Department of Computer Science, University of California Los Angeles, Los Angeles, California, USA.
Center for Studies in Physics and Biology, Rockefeller University, New York, New York, USA.
mSystems. 2022 Oct 26;7(5):e0099521. doi: 10.1128/msystems.00995-21. Epub 2022 Sep 1.
Microbial source tracking analysis has emerged as a widespread technique for characterizing the properties of complex microbial communities. However, this analysis is currently limited to source environments sampled in a specific study. In order to expand the scope beyond one single study and allow the exploration of source environments using large databases and repositories, such as the Earth Microbiome Project, a source selection procedure is required. Such a procedure will allow differentiating between contributing environments and nuisance ones when the number of potential sources considered is high. Here, we introduce STENSL (microbial Source Tracking with ENvironment SeLection), a machine learning method that extends common microbial source tracking analysis by performing an unsupervised source selection and enabling sparse identification of latent source environments. By incorporating sparsity into the estimation of potential source environments, STENSL improves the accuracy of true source contribution, while significantly reducing the noise introduced by noncontributing ones. We therefore anticipate that source selection will augment microbial source tracking analyses, enabling exploration of multiple source environments from publicly available repositories while maintaining high accuracy of the statistical inference. Microbial source tracking is a powerful tool to characterize the properties of complex microbial communities. However, this analysis is currently limited to source environments sampled in a specific study. In many applications there is a clear need to consider source selection over a large array of microbial environments, external to the study. To this end, we developed STENSL (microbial Source Tracking with ENvironment SeLection), an expectation-maximization algorithm with sparsity that enables the identification of contributing sources among a large set of potential microbial environments.

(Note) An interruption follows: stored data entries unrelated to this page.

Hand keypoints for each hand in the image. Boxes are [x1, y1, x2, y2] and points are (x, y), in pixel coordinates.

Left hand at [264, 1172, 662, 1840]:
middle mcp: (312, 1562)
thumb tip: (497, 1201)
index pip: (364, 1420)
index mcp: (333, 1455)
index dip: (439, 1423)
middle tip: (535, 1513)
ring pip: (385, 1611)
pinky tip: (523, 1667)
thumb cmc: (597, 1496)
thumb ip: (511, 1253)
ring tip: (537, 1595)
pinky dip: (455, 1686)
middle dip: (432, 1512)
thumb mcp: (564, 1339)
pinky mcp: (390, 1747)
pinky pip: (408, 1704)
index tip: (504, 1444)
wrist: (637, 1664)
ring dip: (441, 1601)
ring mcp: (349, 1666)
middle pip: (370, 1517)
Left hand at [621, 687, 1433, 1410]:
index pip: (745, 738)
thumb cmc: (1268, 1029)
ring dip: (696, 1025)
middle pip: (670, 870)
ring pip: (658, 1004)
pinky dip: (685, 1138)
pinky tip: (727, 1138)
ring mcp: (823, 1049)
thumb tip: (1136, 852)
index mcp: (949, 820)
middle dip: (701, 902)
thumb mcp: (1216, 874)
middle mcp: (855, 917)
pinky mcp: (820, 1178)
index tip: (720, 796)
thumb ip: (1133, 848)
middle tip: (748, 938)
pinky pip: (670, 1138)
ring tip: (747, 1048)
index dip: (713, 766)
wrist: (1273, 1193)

With the unprecedented expansion of microbiome data repositories such as the Earth Microbiome Project, recording over 200,000 samples from more than 50 types of categorized environments, STENSL takes the first steps in performing automated source exploration and selection. STENSL is significantly more accurate in identifying the contributing sources as well as the unknown source, even when considering hundreds of potential source environments, settings in which state-of-the-art microbial source tracking methods add considerable error.

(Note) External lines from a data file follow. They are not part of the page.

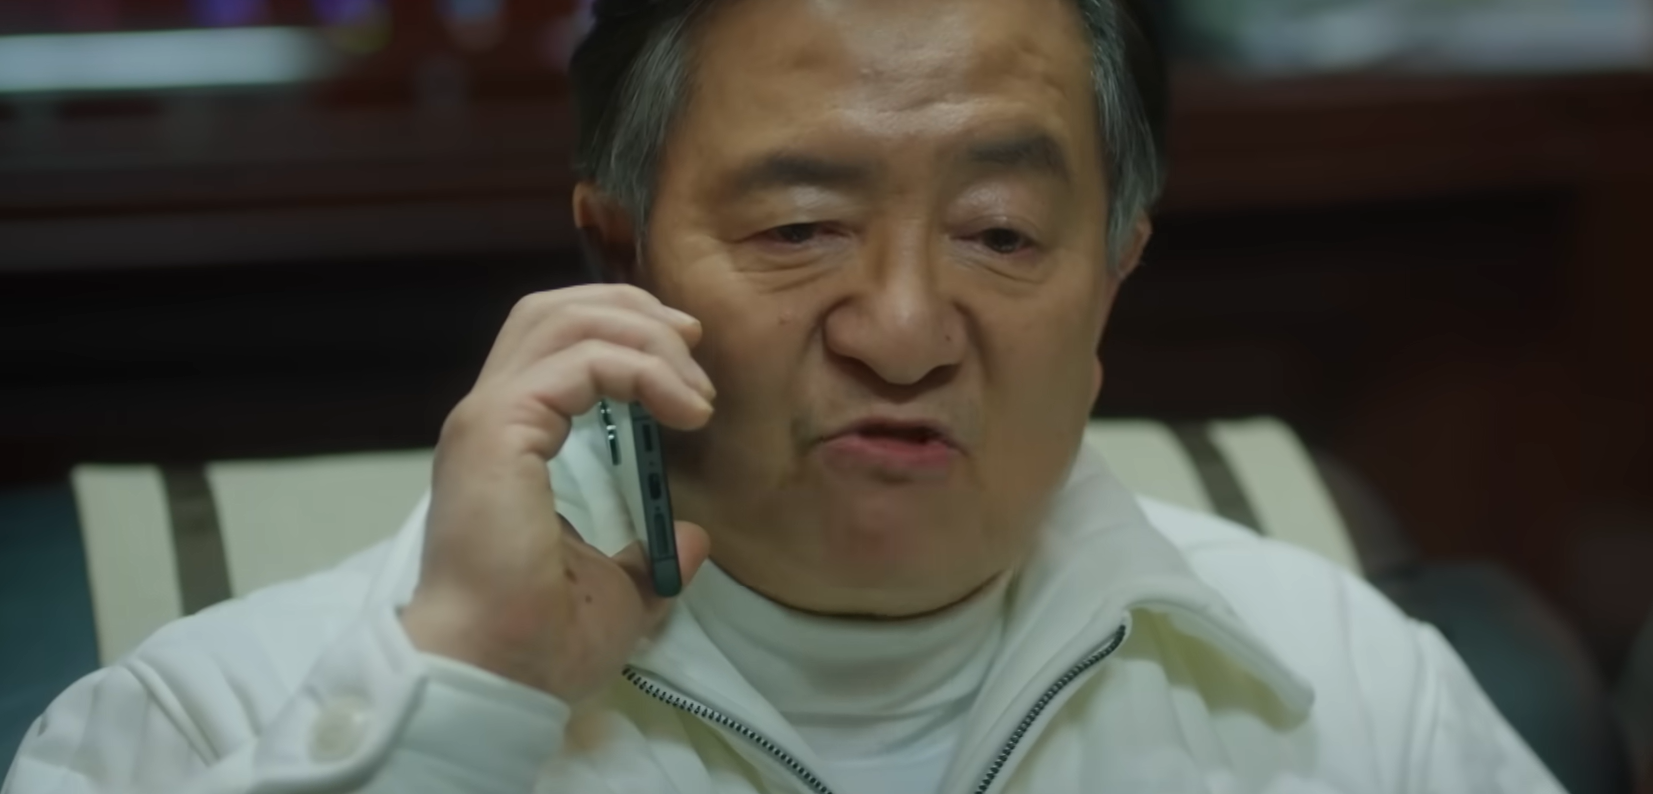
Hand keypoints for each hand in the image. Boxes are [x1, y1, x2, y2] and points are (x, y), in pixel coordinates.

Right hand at [400, 284, 714, 701]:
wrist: (498, 673)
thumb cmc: (541, 642)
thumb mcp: (619, 591)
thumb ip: (650, 557)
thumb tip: (692, 540)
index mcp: (510, 444)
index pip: (555, 344)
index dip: (624, 334)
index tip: (688, 366)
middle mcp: (491, 418)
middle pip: (555, 310)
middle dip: (634, 311)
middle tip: (693, 344)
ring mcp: (489, 418)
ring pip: (565, 319)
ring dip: (644, 336)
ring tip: (695, 386)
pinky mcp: (499, 428)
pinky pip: (581, 363)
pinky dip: (642, 370)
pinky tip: (686, 410)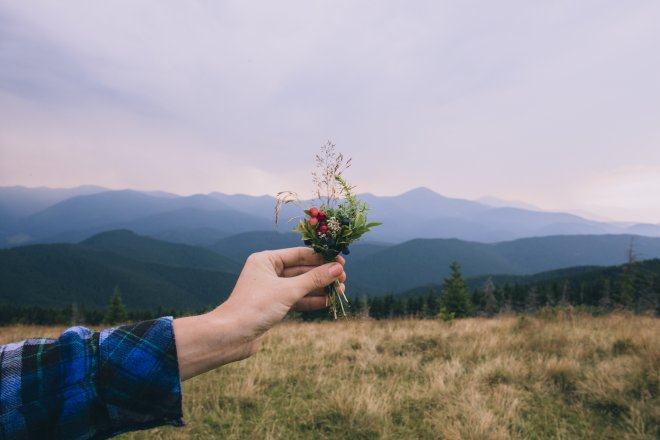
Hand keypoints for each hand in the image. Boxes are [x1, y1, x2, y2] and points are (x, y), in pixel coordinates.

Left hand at [173, 247, 345, 379]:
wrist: (231, 336)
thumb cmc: (256, 307)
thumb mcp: (288, 290)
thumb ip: (314, 279)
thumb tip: (337, 268)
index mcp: (266, 260)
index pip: (299, 254)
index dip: (322, 258)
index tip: (341, 262)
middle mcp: (268, 272)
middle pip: (302, 270)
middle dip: (323, 275)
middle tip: (343, 279)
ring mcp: (271, 289)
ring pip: (301, 286)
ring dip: (320, 288)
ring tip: (340, 291)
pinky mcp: (273, 306)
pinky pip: (296, 299)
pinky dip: (311, 300)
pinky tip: (327, 302)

微生物源追踪分析已成为一种广泛应用的技术,用于描述复杂微生物群落的特性。然而,这种分析目前仅限于在特定研究中采样的源环境。为了将范围扩展到单个研究之外,并允许使用大型数据库和存储库(如地球微生物组计划)探索源环境,需要进行源选择过程。当考虑的潜在源数量很高时,这样的过程将允许区分有贡献的环境和干扰环境。在这里,我们引入了 STENSL(微生物源追踪与环境选择),这是一种机器学习方法,通过执行无监督的源选择并实现潜在源环境的稀疏识别,扩展了常见的微生物源追踪分析。通过将稀疏性纳入潜在源环境的估计中,STENSL 提高了真实源贡献的准确性,同时显著减少了非贡献源引入的噪声。因此,我们预计源选择将增强微生物源追踪分析,允许从公开可用的存储库中探索多个源环境,同时保持统计推断的高精度。 微生物源追踪是一种强大的工具,可以描述复杂微生物群落的特性。然而,这种分析目前仅限于特定研究中采样的源环境。在许多应用中,明显需要考虑在研究之外的大量微生物环境中进行源选择。为此,我们开发了 STENSL(微生物源追踪与环境选择),这是一种具有稀疏性的期望最大化算法,能够在一大组潜在微生物环境中识别有贡献的源。随着地球微生物组计划等微生物组数据存储库的空前扩展,该计划记录了超过 20 万个来自 50 多种分类环境的样本,STENSL 在执行自动源探索和选择方面迈出了第一步。即使考虑数百个潜在源环境,STENSL 也能更准确地识别有贡献的源和未知源,而最新的微生物源追踪方法在这种情况下会增加相当大的误差。